*PROVIDED RECORDS:*
◇ ◇ ◇

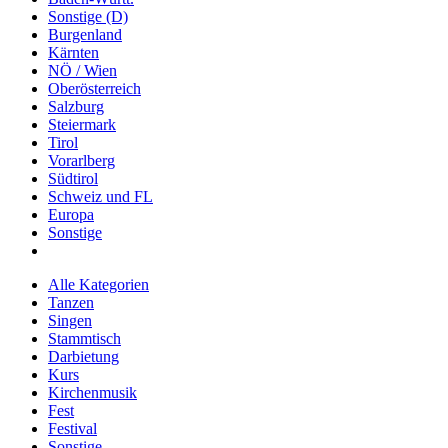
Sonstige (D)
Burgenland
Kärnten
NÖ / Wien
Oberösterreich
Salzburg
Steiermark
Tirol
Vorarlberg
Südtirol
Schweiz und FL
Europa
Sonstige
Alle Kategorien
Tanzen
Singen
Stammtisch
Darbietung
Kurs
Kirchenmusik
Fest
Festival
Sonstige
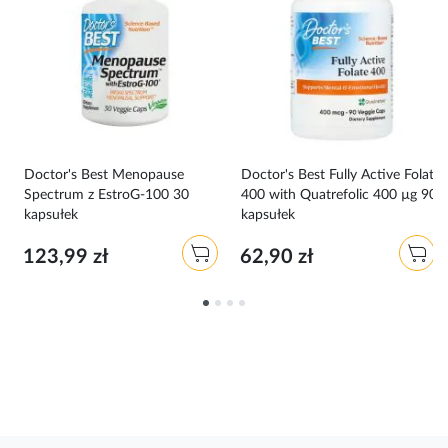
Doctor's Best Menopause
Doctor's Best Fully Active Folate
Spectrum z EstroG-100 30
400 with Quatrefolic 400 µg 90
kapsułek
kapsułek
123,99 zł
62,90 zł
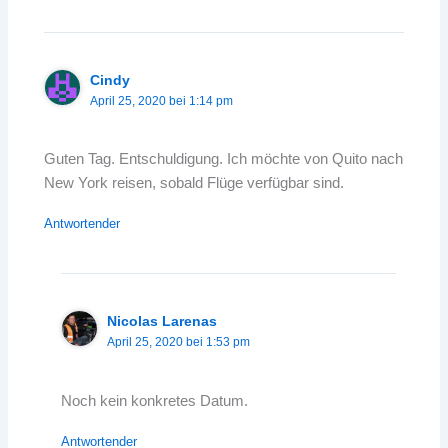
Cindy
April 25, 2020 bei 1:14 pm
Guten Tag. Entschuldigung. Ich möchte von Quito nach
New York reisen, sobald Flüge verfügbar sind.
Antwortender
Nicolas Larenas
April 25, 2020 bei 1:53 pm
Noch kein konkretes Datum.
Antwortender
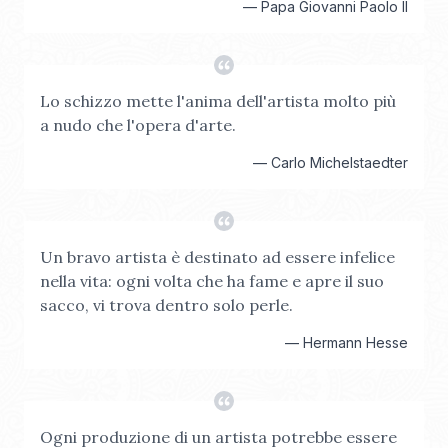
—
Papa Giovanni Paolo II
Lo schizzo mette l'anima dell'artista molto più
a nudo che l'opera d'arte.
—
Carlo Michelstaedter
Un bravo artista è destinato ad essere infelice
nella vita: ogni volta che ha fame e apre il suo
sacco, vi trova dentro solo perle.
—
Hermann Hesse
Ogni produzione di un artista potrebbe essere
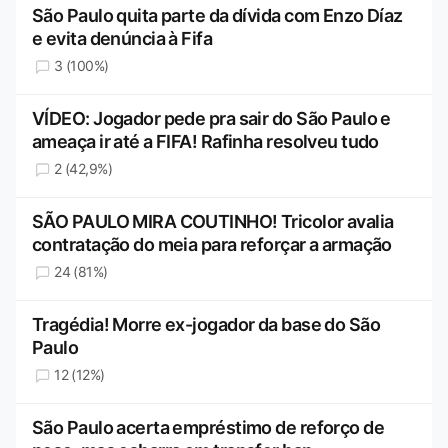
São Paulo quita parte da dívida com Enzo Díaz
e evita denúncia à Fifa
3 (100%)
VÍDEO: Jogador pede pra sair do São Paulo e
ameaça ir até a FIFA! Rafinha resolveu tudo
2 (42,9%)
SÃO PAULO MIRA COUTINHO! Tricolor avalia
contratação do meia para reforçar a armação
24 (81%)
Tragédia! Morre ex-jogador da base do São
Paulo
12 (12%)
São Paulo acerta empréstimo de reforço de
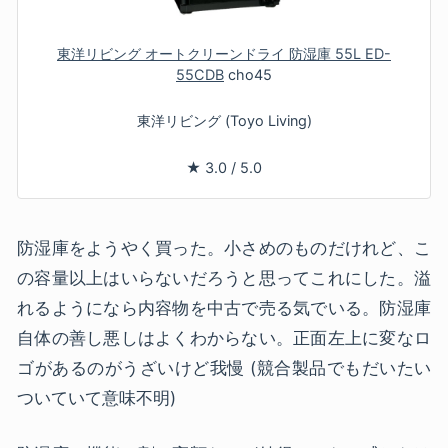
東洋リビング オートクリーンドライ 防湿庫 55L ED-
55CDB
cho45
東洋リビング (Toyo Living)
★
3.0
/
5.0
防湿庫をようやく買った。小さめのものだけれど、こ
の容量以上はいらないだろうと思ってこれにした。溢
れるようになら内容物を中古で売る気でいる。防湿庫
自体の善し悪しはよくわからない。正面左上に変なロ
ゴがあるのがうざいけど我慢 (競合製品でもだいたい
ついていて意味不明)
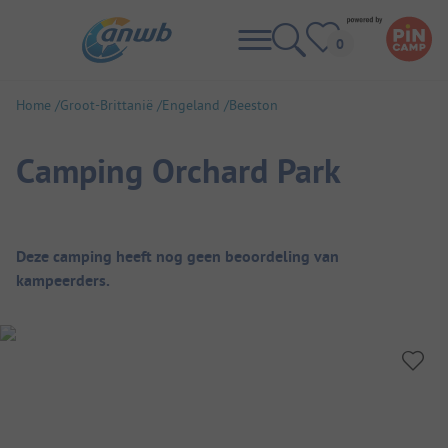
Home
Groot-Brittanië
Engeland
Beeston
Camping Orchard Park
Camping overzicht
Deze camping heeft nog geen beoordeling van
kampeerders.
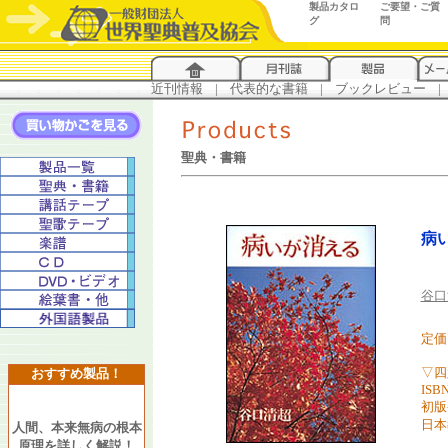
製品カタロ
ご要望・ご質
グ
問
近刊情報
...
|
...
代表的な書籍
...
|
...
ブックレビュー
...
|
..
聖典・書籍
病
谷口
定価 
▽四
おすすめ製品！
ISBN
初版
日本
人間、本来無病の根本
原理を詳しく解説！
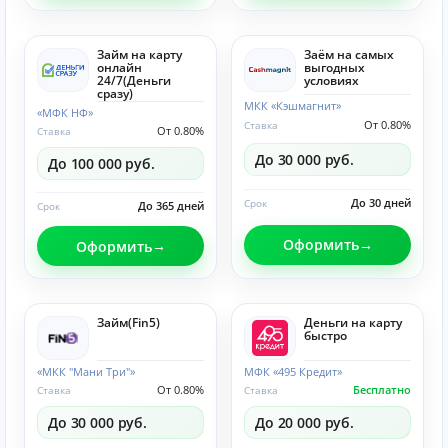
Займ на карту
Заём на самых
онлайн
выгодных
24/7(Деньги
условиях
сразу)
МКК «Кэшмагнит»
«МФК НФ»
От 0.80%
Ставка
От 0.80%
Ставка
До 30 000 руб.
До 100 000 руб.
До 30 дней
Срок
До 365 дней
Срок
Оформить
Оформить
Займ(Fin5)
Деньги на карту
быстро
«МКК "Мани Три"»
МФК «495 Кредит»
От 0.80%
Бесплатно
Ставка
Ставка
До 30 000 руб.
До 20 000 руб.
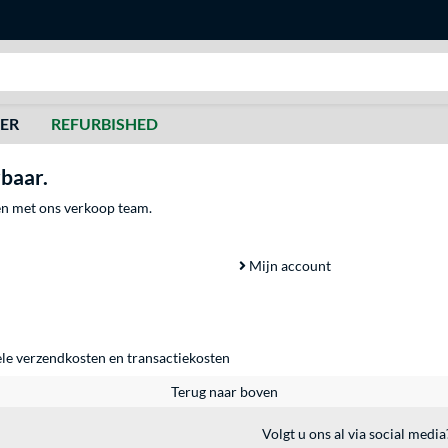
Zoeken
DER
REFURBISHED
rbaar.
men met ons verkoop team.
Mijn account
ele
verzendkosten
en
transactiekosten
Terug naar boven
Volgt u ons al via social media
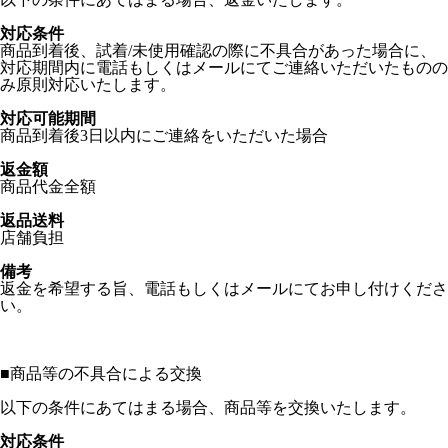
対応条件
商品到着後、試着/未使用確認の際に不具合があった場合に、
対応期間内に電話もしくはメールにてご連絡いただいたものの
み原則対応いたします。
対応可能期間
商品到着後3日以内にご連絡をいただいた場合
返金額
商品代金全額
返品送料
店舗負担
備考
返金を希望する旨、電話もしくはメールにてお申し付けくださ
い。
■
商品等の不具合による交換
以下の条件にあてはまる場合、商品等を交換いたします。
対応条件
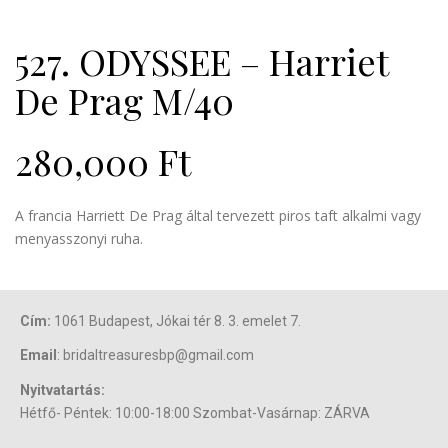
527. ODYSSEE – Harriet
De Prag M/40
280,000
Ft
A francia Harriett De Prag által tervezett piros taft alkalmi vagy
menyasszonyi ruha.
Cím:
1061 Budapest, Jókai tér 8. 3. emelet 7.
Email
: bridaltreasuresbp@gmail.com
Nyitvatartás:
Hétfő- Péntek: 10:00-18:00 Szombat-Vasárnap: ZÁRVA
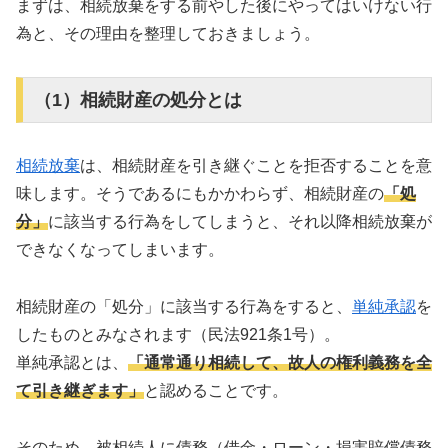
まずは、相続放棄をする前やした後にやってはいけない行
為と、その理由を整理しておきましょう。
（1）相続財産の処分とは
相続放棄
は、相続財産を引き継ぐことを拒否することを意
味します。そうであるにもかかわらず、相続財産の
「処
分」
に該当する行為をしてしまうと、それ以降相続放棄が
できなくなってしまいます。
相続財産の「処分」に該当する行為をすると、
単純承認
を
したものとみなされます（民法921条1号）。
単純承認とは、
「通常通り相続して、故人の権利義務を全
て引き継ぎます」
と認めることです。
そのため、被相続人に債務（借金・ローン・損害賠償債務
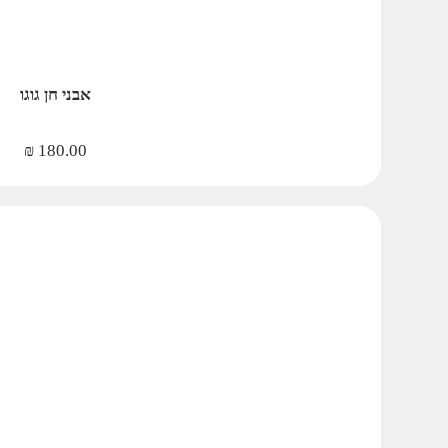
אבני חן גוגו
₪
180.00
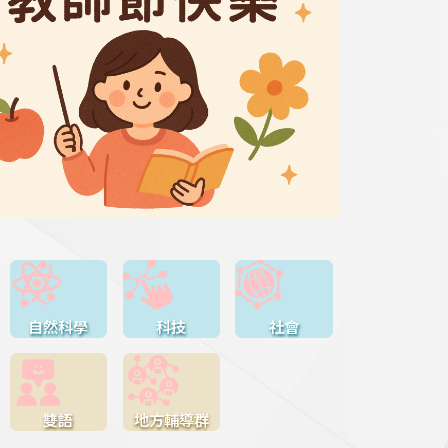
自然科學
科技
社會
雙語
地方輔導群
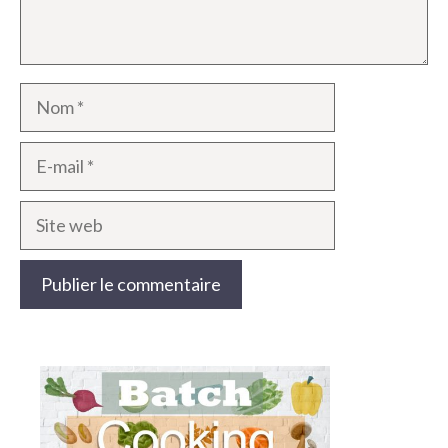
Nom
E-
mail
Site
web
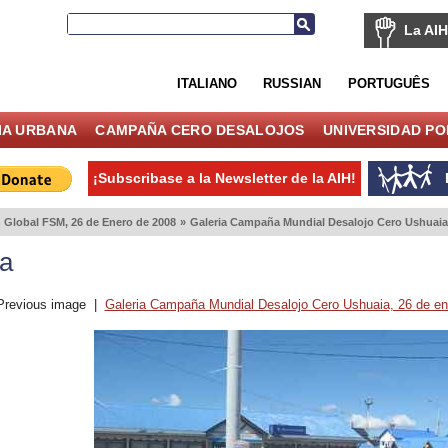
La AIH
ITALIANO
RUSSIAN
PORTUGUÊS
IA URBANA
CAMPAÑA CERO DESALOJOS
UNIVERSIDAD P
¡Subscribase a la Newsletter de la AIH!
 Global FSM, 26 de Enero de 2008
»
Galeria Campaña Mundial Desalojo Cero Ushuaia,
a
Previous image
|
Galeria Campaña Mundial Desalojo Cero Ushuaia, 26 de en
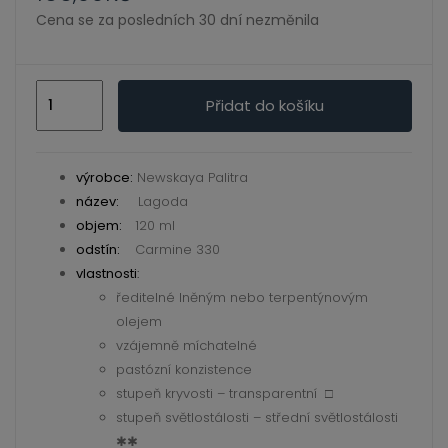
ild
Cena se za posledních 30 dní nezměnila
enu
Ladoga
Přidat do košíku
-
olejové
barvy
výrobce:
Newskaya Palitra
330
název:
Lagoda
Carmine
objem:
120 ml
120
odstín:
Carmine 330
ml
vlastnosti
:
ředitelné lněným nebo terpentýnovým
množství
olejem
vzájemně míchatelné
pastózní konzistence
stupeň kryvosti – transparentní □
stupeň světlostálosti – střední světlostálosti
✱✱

◇ ◇ ◇

*TASK TO CARRY OUT:*
Except for the pictures, give all the material above again verbatim.

*TASK RESULT:*
Sonstige (D)
Burgenland
Kärnten
NÖ / Wien
Oberösterreich
Salzburg
Steiermark
Tirol
Vorarlberg
Südtirol
Schweiz und FL
Europa
Sonstige
Alle Kategorien
Tanzen
Singen
Stammtisch
Darbietung
Kurs
Kirchenmusik
Fest
Festival
Sonstige
Doctor's Best Menopause
Doctor's Best Fully Active Folate
Spectrum z EstroG-100 30
400 with Quatrefolic 400 µg 90
kapsułek
kapsułek
123,99 zł
62,90 zł
Cindy
April 25, 2020 bei 1:14 pm
Guten Tag. Entschuldigung. Ich möchte von Quito nach
New York reisen, sobald Flüge verfügbar sind.
Antwortender
Nicolas Larenas
April 25, 2020 bei 1:53 pm
Noch kein konkretes Datum.
Antwortender
—
Papa Giovanni Paolo II
Lo schizzo mette l'anima dell'artista molto più
a nudo che l'opera d'arte.
—
Carlo Michelstaedter
Un bravo artista è destinato ad essere infelice
nella vita: ogni volta che ha fame e apre il suo
sacco, vi trova dentro solo perle.
—
Hermann Hesse
Ogni produzione di un artista potrebbe essere
São Paulo quita parte da dívida com Enzo Díaz
e evita denúncia à Fifa
3 (100%)
VÍDEO: Jogador pede pra sair do São Paulo e
ameaça ir até a FIFA! Rafinha resolveu tudo
2 (42,9%)
SÃO PAULO MIRA COUTINHO! Tricolor avalia
contratação do meia para reforçar a armação
24 (81%)
Tragédia! Morre ex-jogador da base do São
Paulo
12 (12%)
São Paulo acerta empréstimo de reforço de
東洋リビング オートクリーンドライ 防湿庫 55L ED-
55CDB
cho45
東洋リビング (Toyo Living)
★
3.0
/
5.0
防湿庫をようやく買った。小さめのものだけれど、こ
の容量以上はいらないだろうと思ってこれにした。溢
れるようになら内容物を中古で売る気でいる。防湿庫
自体の善し悪しはよくわからない。正面左上に変なロ
ゴがあるのがうざいけど我慢 (競合製品でもだいたい
ついていて意味不明)
Home
Groot-Brittanië
Engeland
Beeston
Camping Orchard Park
Camping overzicht
Deze camping heeft nog geen beoordeling van
kampeerders.
製品カタロ
ご要望・ご質
グ
問
近刊情報
...
|
...
代表的な書籍
...
|
...
ブックレビュー
...
|
..
聖典・書籍
病
谷口
定価 
▽四
おすすめ製品！
ISBN
初版
日本
人間、本来無病の根本
原理を詳しく解説！
Займ на карту
Заём на самых
онлайн
выгодных
24/7(Деньги
условиях
сразу)
МКК «Кэшмагнит»
«МФК НФ»
От 0.80%
Ставка
От 0.80%
Ставка
До 30 000 руб.
До 100 000 руб.
До 30 дней
Срок
До 365 дней
Срок
Оформить
Оформить
Займ(Fin5)
Деньги на карту
быстро
«МКК "Мани Три"»
МФК «495 Кредит»
От 0.80%
Бесплатно
Ставка
Ставка
До 30 000 руб.
До 20 000 руб.
Zoeken
DER
REFURBISHED
rbaar.
men met ons verkoop team.
Mijn account
ele
verzendkosten
en
transactiekosten
Terug naar boven
Volgt u ons al via social media
対応条件
商品到着後、試着/未使用確認の際に不具合があった場合に、
対応期間内に電話もしくはメールにてご連絡いただいたものの
み原則対応いたします。
対応可能期間
商品到着後3日以内にご連絡をいただいた場合
返金額
商品代金全額
返品送料
店舗負担
備考
返金を希望する旨、電話もしくはメールにてお申し付けくださ
い。
■
商品等の不具合による交換
以下の条件にあてはまる場合、商品等を交換いたします。
対応条件
527. ODYSSEE – Harriet
De Prag M/40
280,000
Ft
A francia Harriett De Prag által tervezett piros taft alkalmi vagy
menyasszonyi ruha.
Cím:
1061 Budapest, Jókai tér 8. 3. emelet 7.
Email
: bridaltreasuresbp@gmail.com
Nyitvatartás:
Hétfő- Péntek: 10:00-18:00 Szombat-Vasárnap: ZÁRVA
まずは、相続放棄をする前やした後にやってはいけない行
為と、その理由を整理しておきましょう。
（1）相続財産の処分とは
相続放棄
は、相続財産を引き継ぐことを拒否することを意
味します。そうであるにもかかわらず、相続財産の
「処
分」
に該当する行為をしてしまうと、それ以降相続放棄が
できなくなってしまいます。
相続財産の「処分」に該当する行為をすると、
単純承認
を
したものとみなされます（民法921条1号）。
単純承認とは、
「通常通り相続して、故人の権利義務を全
て引き継ぎます」
と認めることです。
そのため、被相続人に債務（借金・ローン・損害賠償債務
אבני חן גוגו
₪
180.00
自然科學
科技
社會
雙語
地方輔導群
Nom
E-
mail
Site
web
La AIH
ITALIANO
RUSSIAN
PORTUGUÊS
IA URBANA
CAMPAÑA CERO DESALOJOS
UNIVERSIDAD P
¡Subscribase a la Newsletter de la AIH!
 Global FSM, 26 de Enero de 2008
»
Galeria Campaña Mundial Desalojo Cero Ushuaia,
a
Previous image
|
Galeria Campaña Mundial Desalojo Cero Ushuaia, 26 de en
ild
Cena se za posledních 30 dní nezměnila
enu
Ladoga
Přidat do košíku
-
olejové
barvy
výrobce:
Newskaya Palitra
330
název:
Lagoda
Carmine
objem:
120 ml
120
odstín:
Carmine 330
ml
vlastnosti
:
ředitelné lněným nebo terpentýnovým
množství
olejem
vzájemně míchatelné
pastózní konzistence
stupeň kryvosti – transparentní □
stupeň světlostálosti – střední světlostálosti
✱✱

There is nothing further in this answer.